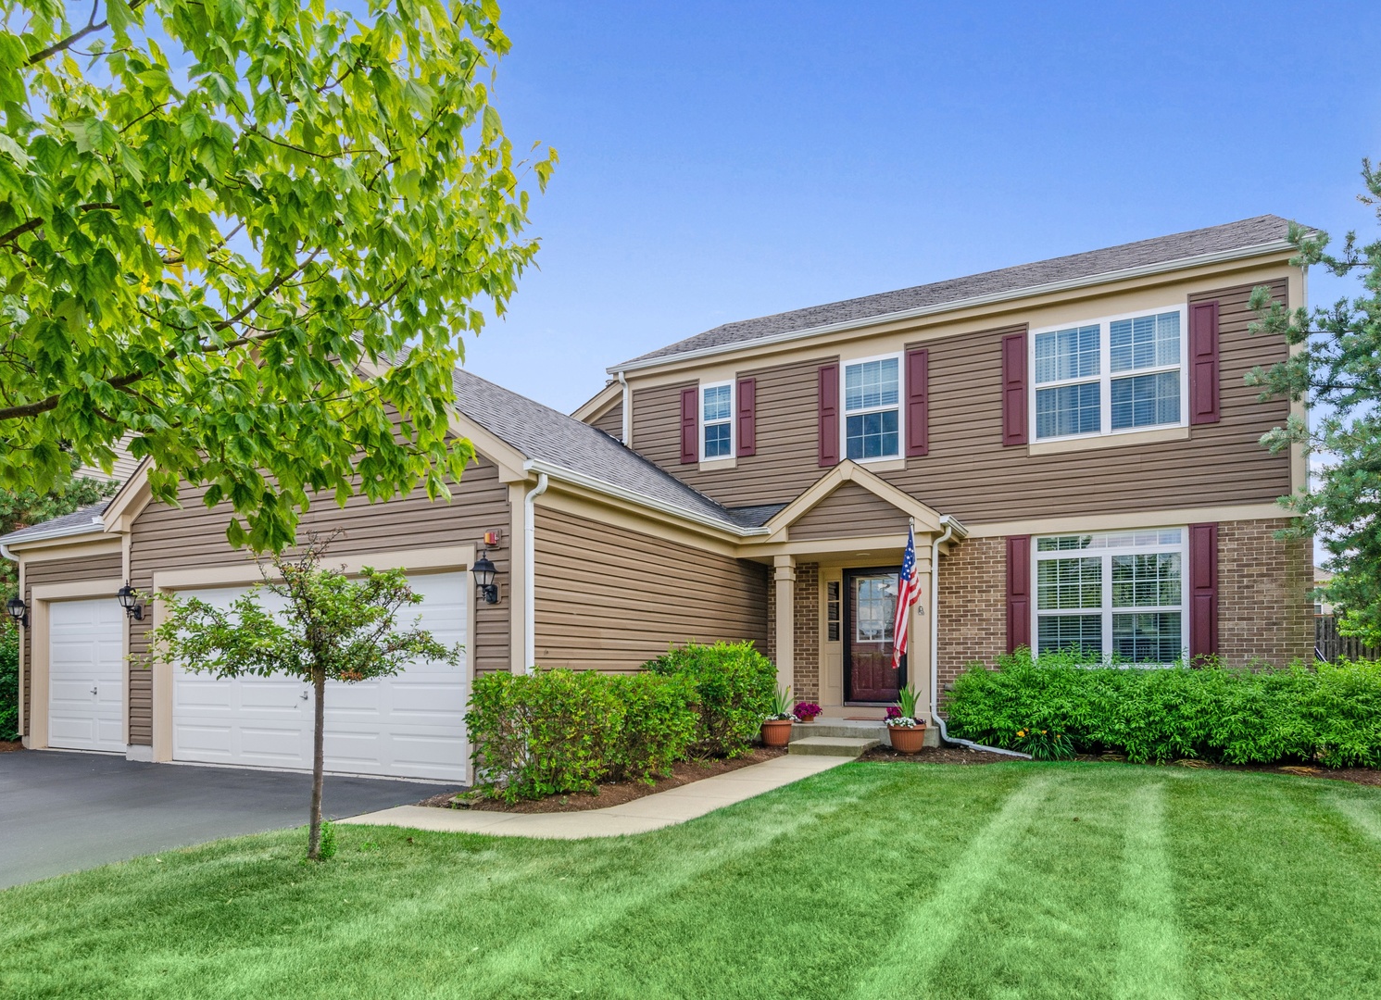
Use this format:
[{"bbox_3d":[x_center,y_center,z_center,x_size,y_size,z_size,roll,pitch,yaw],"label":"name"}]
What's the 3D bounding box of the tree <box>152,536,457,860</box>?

########

### Directions for this task
Count the lines of the listing that contain the string "roll", matching case, and give only that number.

### Output below
1